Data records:
______
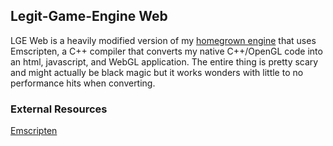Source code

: ## Legit-Game-Engine Web

LGE Web is a heavily modified version of my [homegrown engine](https://github.com/brock-eng/Legit-Game-Engine) that uses Emscripten, a C++ compiler that converts my native C++/OpenGL code into an html, javascript, and WebGL application.  The entire thing is pretty scary and might actually be black magic but it works wonders with little to no performance hits when converting.

### External Resources

[Emscripten](https://emscripten.org/)
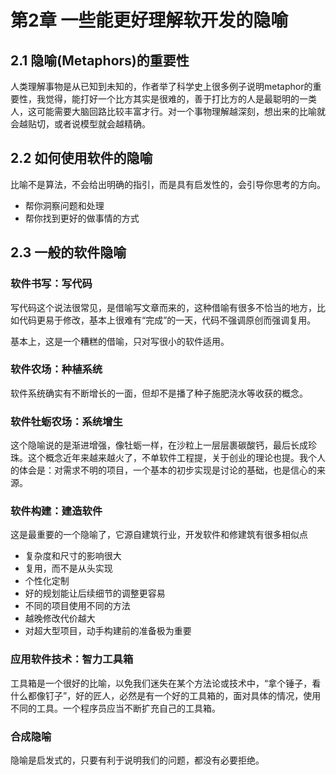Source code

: # 第2章 一些能更好理解软开发的隐喻
## 2.1 隐喻(Metaphors)的重要性
人类理解事物是从已知到未知的，作者举了科学史上很多例子说明metaphor的重要性，我觉得，能打好一个比方其实是很难的，善于打比方的人是最聪明的一类人，这可能需要大脑回路比较丰富才行。对一个事物理解越深刻，想出来的比喻就会越贴切，或者说模型就会越精确。
## 2.2 如何使用软件的隐喻
比喻不是算法，不会给出明确的指引，而是具有启发性的，会引导你思考的方向。
* 帮你洞察问题和处理
* 帮你找到更好的做事情的方式

## 2.3 一般的软件隐喻
### 软件书写：写代码
写代码这个说法很常见，是借喻写文章而来的，这种借喻有很多不恰当的地方，比如代码更易于修改，基本上很难有“完成”的一天，代码不强调原创而强调复用。

基本上，这是一个糟糕的借喻，只对写很小的软件适用。
### 软件农场：种植系统
软件系统确实有不断增长的一面，但却不是播了种子施肥浇水等收获的概念。
### 软件牡蛎农场：系统增生
这个隐喻说的是渐进增强，像牡蛎一样，在沙粒上一层层裹碳酸钙，最后长成珍珠。这个概念近年来越来越火了，不单软件工程提，关于创业的理论也提。我个人的体会是：对需求不明的项目，一个基本的初步实现是讨论的基础，也是信心的来源。
### 软件构建：建造软件
这是最重要的一个隐喻了，它源自建筑行业，开发软件和修建筑有很多相似点
* 复杂度和尺寸的影响很大
* 复用，而不是从头实现
* 个性化定制
* 好的规划能让后续细节的调整更容易
* 不同的项目使用不同的方法
* 越晚修改代价越大
* 对超大型项目，动手构建前的准备极为重要

### 应用软件技术：智力工具箱
工具箱是一个很好的比喻，以免我们迷失在某个方法论或技术中，“拿个锤子，看什么都像钉子”，好的匠人，必然是有一个好的工具箱的，面对具体的情况，使用不同的工具。一个程序员应当不断扩充自己的工具箱。
### 合成隐喻
隐喻是启发式的，只要有利于说明我们的问题，都没有必要拒绝。
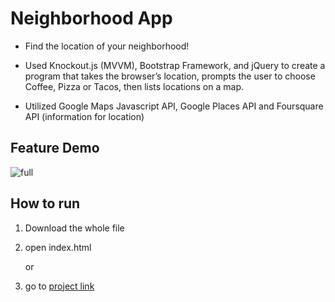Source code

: # Neighborhood App

* Find the location of your neighborhood! 

* Used Knockout.js (MVVM), Bootstrap Framework, and jQuery to create a program that takes the browser’s
location, prompts the user to choose Coffee, Pizza or Tacos, then lists locations on a map. 

* Utilized Google Maps Javascript API, Google Places API and Foursquare API (information for location)



## Feature Demo
![full](movie.gif)

## How to run

1. Download the whole file
2. open index.html 

	or 

1. go to [project link](https://jbaek7023.github.io/FindNeighborhood/)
______
ASSIGNMENT —
Report each line above that includes the string "github".

FINISHED TASK —
LGE Web is a heavily modified version of my [homegrown engine](https://github.com/brock-eng/Legit-Game-Engine) that uses Emscripten, a C++ compiler that converts my native C++/OpenGL code into an html, javascript, and WebGL application.  The entire thing is pretty scary and might actually be black magic but it works wonders with little to no performance hits when converting.
1. go to [project link](https://jbaek7023.github.io/FindNeighborhood/)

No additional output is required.